As a growing number of leading health systems rush to deploy AI-powered tools to help predict outcomes — often under the premise that they will boost clinicians’ efficiency, decrease hospital costs, and improve patient care — far less attention has been paid to how the tools impact the people charged with using them: frontline health care workers.


That’s where the sociologist and anthropologist come in. The researchers are part of a larger team at Duke that is pioneering a uniquely inclusive approach to developing and deploying clinical AI tools. Rather than deploying externally developed AI systems — many of which haven’t been tested in the clinic — Duke creates its own tools, starting by drawing from ideas among staff. After a rigorous review process that loops in engineers, health care workers, and university leadership, social scientists assess the tools’ real-world impacts on patients and workers.

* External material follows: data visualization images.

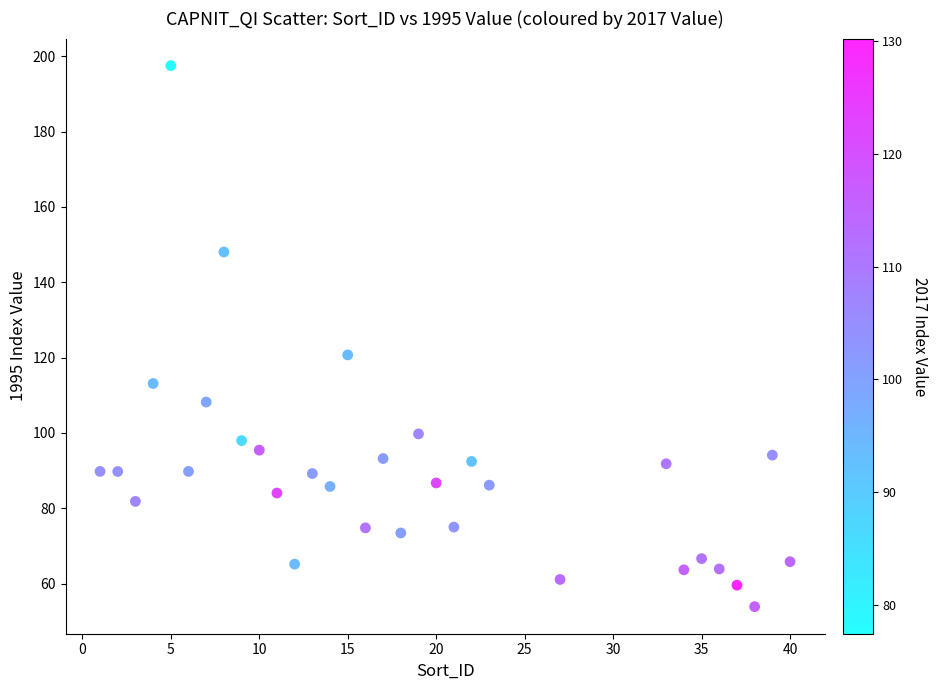

What is the range of X values (max minus min)?

39.0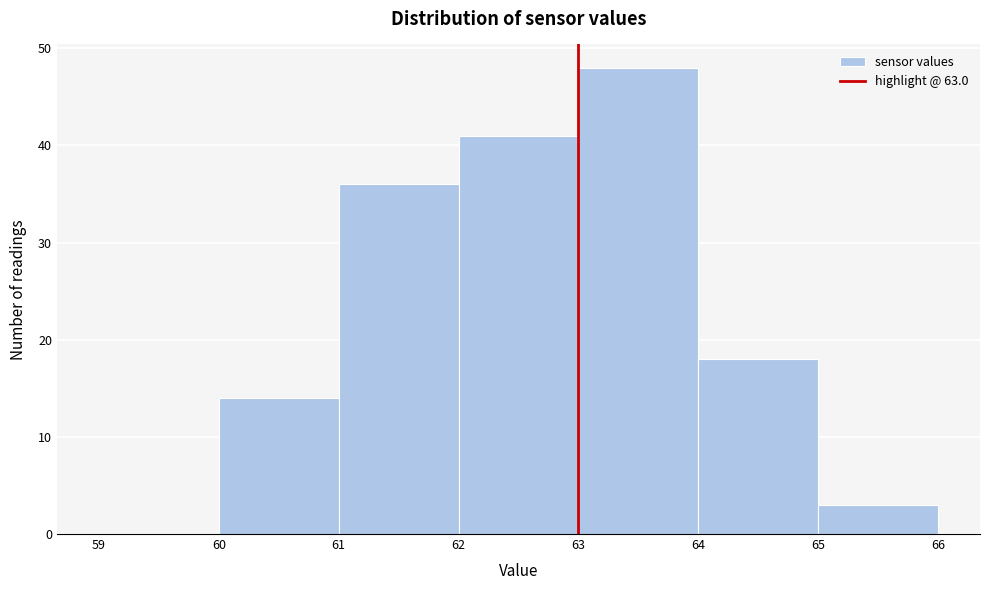

Reading left to right, list every bar in this chart as the range it spans on the x-axis followed by its height. The values are not printed on the chart, so give them approximately, as read against the axis.

59 to 60: 0
60 to 61: 14
61 to 62: 36
62 to 63: 41
63 to 64: 48
64 to 65: 18
65 to 66: 3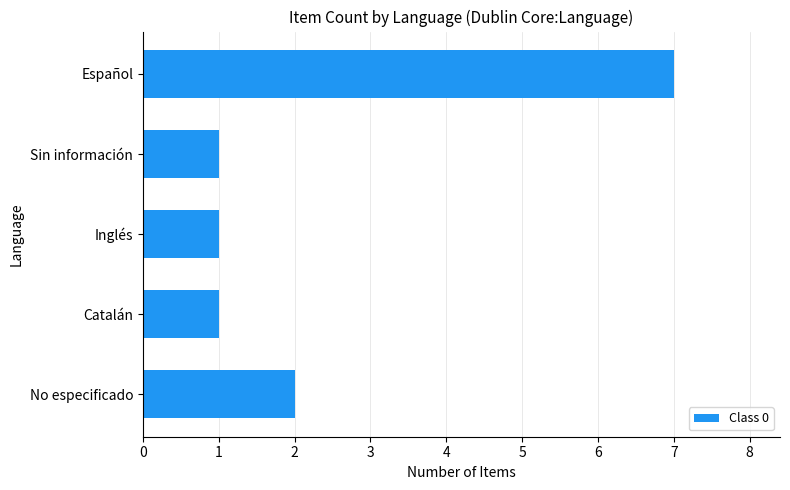

The chart shows a value of 1 at Inglés. True or false?

True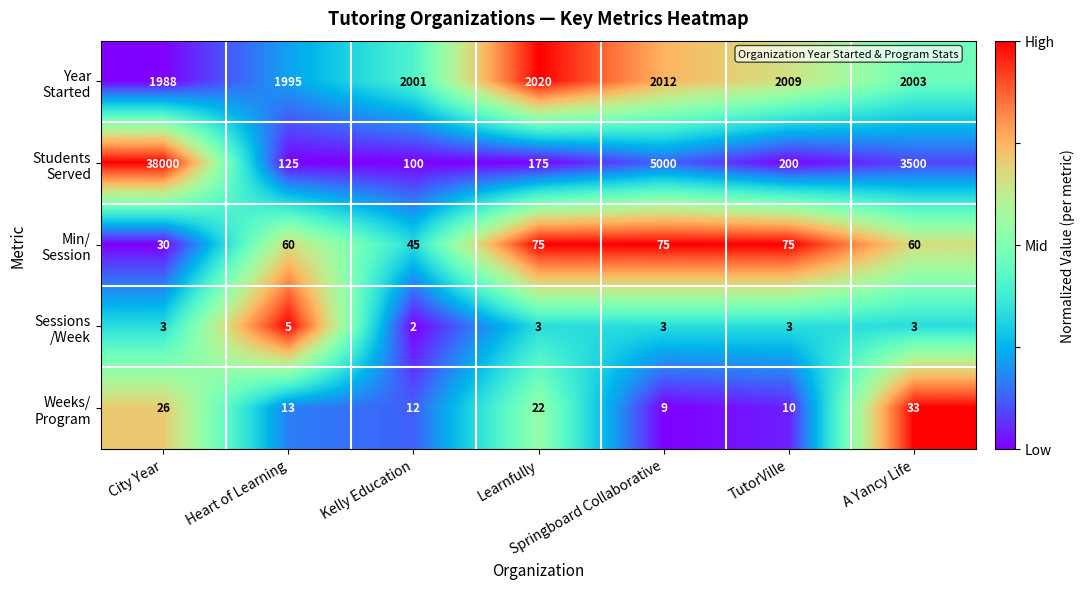

What is the spread (max minus min) of values at TutorVille?

2006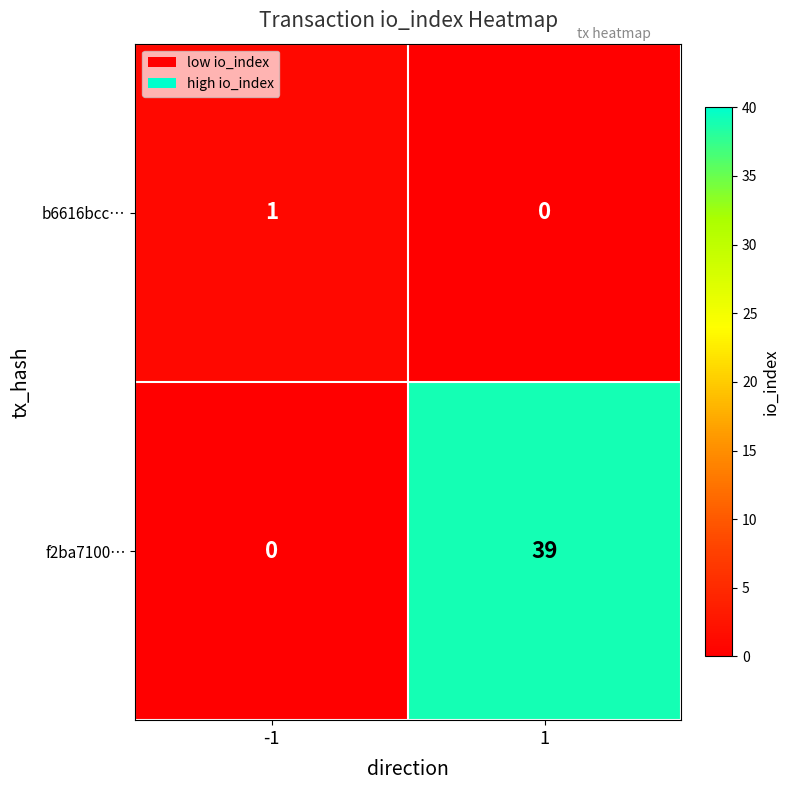

Rank the series at 1 from lowest to highest value.

b6616bcc…, f2ba7100…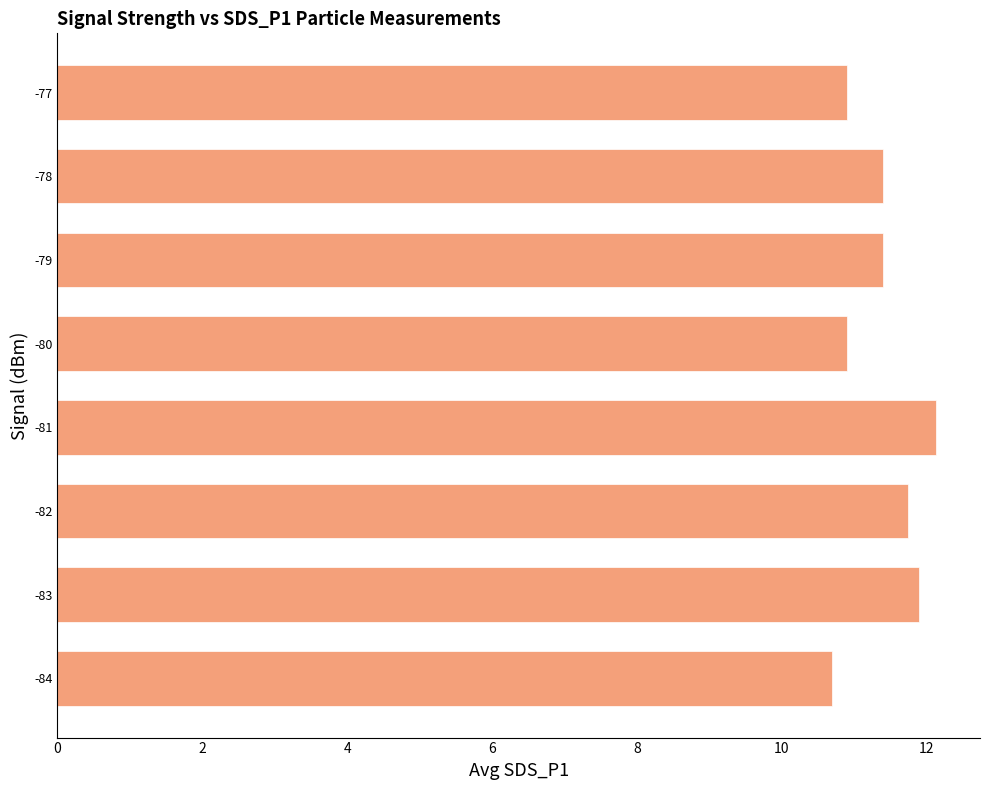

The chart shows a value of 11.7 at -82. True or false?

True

The team is developing other strategies as well, not only to make sure the tools are easy for providers to weave into their workflow, but also to verify that clinicians actually understand how they should be used. As part of this work, Duke is brainstorming new ways of labeling AI systems, such as a “nutrition facts” label that makes it clear what a particular tool is designed to do and how it should be used. They’re also regularly publishing peer-reviewed studies and soliciting feedback from hospital staff and outside experts.


“You want people thinking critically about the implications of technology on society,” said Mark Sendak, population health and data science lead at the Duke Institute for Health Innovation.

Otherwise, “we can really mess this up,” he added.

Getting practitioners to adopt AI systems that are either opaquely defined or poorly introduced is arduous work. Clinicians, nurses, and other providers may be hesitant to embrace new tools — especially those that threaten to interfere with their preferred routines — or they may have had a negative prior experience with an AI system that was too time-consuming or cumbersome.

The Duke team doesn’t want to create another notification that causes a headache for providers — or one that’s easy for them to ignore. Instead, they’re focused on tools that add clear value. The easiest starting point: ask health workers what would be helpful.